И он, вернув птицу на жердочку, – та не хотела его отпускать, прильнув к нему всем податливым тельцем, – вышел с Мораем из клетки и взял ее за руку.
– Мы что-нибудь да придумаем, – улыбнулся он ей, – вот увидишь, вдвоем нам все по плечу. – И снова поцеловал ее руку. Прижался губами к просвечивающейся венке на тыльной стороне правой ладони и замер, как будто считывал ее пульс, отбивавший тревожную песнь.
И тревога вдруг сменилась смущением... Бледность – пылающими щеками. Великий Дан, рядом с Дугласом ей все по плечу! Пусть даже он... совсем не тот самый Дуглас, которого она знала. А, может быть, именно тот, в котором она так нуждалась?
… После фермы, несмотря на протесты Брианы, утверждавшей, что Дуглас изводит себя, что ему с его раной лучше бы дать себе отдых, они отправились к шахте. Он желал знать, как обстоят там дела, и обещал отдохнуть сразу по возвращении...
Шахта располагалась в недрах окаймлявших долину гор – черный зев, видимый издалека, казался разверстой пастью огромного монстра, готового поглотить всякого человека и зверя. Бриана не очень любила здесь появляться: ее пугала как сама черная бездна, так и тонны скальной породы над головой, подавлявшей одним своим видом.
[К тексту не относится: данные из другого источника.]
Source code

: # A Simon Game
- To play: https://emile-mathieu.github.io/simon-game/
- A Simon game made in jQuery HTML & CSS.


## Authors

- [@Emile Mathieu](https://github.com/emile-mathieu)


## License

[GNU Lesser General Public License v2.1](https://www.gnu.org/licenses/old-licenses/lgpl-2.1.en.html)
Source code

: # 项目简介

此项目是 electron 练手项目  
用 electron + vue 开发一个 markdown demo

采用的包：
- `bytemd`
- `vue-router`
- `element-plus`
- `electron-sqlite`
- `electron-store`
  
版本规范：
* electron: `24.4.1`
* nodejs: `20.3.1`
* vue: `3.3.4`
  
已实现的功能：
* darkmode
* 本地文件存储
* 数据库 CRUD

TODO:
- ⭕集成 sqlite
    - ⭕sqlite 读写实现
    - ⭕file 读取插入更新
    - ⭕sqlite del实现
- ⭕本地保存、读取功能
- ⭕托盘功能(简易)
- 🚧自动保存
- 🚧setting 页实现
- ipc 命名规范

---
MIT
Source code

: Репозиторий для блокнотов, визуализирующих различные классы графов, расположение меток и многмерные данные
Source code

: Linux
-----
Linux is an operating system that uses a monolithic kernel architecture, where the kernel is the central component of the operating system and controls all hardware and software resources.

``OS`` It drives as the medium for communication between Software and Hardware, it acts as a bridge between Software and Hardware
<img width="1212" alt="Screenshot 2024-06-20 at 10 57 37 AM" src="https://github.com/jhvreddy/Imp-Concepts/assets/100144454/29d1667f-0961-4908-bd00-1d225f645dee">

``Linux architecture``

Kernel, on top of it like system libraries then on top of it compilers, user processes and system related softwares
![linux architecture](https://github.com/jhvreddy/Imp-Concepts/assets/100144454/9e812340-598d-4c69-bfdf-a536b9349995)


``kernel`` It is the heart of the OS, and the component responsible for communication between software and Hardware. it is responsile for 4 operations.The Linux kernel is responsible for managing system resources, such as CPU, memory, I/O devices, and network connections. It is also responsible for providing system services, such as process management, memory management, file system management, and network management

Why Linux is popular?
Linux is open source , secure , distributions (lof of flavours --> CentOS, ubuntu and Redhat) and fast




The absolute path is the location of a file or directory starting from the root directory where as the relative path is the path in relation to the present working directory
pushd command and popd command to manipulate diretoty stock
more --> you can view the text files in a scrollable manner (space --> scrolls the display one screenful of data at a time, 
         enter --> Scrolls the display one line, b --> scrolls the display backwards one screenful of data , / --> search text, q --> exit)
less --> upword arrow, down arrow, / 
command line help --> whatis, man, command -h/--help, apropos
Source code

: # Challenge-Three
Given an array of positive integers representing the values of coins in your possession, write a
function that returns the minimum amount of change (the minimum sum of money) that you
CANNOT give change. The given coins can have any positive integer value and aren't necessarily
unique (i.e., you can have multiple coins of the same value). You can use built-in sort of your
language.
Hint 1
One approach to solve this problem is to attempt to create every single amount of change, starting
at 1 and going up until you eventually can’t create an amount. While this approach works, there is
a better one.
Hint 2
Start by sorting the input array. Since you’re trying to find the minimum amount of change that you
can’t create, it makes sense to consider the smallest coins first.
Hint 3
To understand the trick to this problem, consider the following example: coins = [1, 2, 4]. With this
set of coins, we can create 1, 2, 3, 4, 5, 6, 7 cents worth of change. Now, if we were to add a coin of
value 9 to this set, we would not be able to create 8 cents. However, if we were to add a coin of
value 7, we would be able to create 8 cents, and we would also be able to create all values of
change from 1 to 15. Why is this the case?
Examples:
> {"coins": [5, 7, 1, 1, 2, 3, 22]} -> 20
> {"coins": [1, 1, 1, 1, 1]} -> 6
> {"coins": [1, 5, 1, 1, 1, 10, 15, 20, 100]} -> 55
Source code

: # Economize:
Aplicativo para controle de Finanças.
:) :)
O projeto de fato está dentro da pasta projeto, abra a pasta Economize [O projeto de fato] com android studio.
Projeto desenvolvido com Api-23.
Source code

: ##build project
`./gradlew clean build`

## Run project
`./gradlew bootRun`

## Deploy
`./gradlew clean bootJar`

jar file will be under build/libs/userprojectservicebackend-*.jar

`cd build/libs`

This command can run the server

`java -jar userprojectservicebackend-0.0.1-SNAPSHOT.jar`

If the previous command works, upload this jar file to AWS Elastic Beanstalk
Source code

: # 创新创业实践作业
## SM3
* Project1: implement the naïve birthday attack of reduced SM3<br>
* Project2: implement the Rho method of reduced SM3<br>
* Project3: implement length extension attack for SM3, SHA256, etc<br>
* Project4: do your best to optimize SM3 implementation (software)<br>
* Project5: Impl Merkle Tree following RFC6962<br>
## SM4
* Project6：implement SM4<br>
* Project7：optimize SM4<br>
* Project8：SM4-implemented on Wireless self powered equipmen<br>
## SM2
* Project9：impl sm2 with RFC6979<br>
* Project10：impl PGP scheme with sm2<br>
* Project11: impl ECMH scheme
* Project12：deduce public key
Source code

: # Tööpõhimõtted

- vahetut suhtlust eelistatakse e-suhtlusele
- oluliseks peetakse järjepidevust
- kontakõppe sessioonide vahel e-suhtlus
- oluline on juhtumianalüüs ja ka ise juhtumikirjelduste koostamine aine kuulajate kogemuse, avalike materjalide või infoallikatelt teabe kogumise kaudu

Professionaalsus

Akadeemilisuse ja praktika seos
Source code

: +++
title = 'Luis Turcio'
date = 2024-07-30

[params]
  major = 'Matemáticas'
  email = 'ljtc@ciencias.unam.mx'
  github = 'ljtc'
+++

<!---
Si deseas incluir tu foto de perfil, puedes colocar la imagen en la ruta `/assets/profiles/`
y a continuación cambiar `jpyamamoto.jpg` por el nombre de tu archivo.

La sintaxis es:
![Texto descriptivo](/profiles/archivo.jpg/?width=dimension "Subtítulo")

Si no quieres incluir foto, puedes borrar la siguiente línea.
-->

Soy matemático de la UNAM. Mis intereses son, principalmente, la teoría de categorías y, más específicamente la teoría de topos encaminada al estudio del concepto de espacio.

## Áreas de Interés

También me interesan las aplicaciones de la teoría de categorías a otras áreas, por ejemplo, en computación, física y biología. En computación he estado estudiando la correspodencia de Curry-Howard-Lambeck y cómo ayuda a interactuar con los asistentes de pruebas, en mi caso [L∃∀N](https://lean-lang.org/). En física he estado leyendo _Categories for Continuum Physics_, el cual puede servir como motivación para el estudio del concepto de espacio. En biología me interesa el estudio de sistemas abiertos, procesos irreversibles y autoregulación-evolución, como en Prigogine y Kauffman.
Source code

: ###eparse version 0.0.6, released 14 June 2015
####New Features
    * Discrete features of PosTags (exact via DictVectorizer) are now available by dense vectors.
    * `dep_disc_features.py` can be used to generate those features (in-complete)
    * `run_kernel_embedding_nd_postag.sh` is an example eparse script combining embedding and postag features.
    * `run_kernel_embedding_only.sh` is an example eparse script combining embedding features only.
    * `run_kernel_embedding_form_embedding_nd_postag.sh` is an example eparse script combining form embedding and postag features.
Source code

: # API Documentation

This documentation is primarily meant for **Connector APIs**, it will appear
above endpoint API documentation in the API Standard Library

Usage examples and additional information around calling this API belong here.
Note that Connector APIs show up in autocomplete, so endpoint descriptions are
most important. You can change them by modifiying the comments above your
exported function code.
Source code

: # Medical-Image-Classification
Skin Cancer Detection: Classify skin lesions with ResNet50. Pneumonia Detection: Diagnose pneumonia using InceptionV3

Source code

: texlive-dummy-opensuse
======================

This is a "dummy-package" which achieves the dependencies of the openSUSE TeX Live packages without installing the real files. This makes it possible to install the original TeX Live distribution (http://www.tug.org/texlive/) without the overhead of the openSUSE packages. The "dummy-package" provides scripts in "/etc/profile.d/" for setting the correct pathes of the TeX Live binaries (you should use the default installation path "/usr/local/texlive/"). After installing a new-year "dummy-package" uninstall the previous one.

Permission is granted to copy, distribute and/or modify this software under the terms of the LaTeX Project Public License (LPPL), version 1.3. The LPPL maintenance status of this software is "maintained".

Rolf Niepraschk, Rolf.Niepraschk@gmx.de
Наверное, потому она так жалела несчастных огневок – ей, как и им, не нравилось мрачное подземелье, люди в котором, подобно кротам, сновали по ими же вырытым норам. И все в бесконечной, нескончаемой темноте!
Рамси, управляющий шахты, всегда находился в своем закутке у лебедки: он следил за разгрузкой поднятых камней, принимал отчеты горнопроходчиков, наставлял огневиков – так называли присматривавших за птицами горняков – и встречал важных господ, коли тем вдруг взбредало явиться на шахту с осмотром. В первую очередь это касалось вздорной и неприятной ему Кендры Хартвик, а еще ее мужа, ленивого недотепы с брюшком большим, чем зев этой пещеры, а те, что уж юлить, интересовались «хозяйством», как они сами и выражались, побольше хозяина, лорда Блэкнесса. Тот, сколько Рамси мог вспомнить, лишь дважды на шахте и появлялся... Да и тот, второй раз, случайно, когда они с другом охотились на фазанов, и одна из раненых птиц рухнула в двух шагах от входа в пещеру.
И вот Рамси глазам не поверил: лорд Блэкнесс явился с расспросами о состоянии дел на опаловой шахте, еще и просил спустить его вниз, «увидеть, как он выразился, состояние шахты своими глазами». А сам весь перевязанный, так что и лица толком не видно, и в боку рана – вон как на ногу припадает.
– Куда же вам, сир? Там и смотреть толком не на что: птицы хворают, и горняки работают наобум. Авось повезет нарваться на жилу... Но пока, увы, тщетно, – произнес он.
– И все-таки я хотел бы спуститься.
Рамси спорить не стал, хотя, наверное, стоило: лучше бы лорд пожалел себя малость, но хозяин, как водится, барин, и он кликнул подъемник. Через десять минут они стояли глубоко под землей, и только бледное пламя внутри походного фонаря освещало два фута пространства, не более.
– Идти следует по зарубкам, – указал Рамси на стену, отмеченную отметинами кирки. – И видеть вы все равно ничего не увидите, так как огневки сегодня все наверху, а они – главный источник нашего света. Не удалось ли узнать, что с ними случилось?
Обращался он к леди Блэкнес, и Бриана, глянув на мужа, не стала травить Рамси душу.
– Макдадли почти разобрался в причинах, мы надеемся, в скором времени птицы поправятся.
– Хорошо бы, – крякнул шахтер. – Здесь, внизу, работенка и с ними не сахар, а без них так и вовсе сущий кошмар, уж простите за прямоту.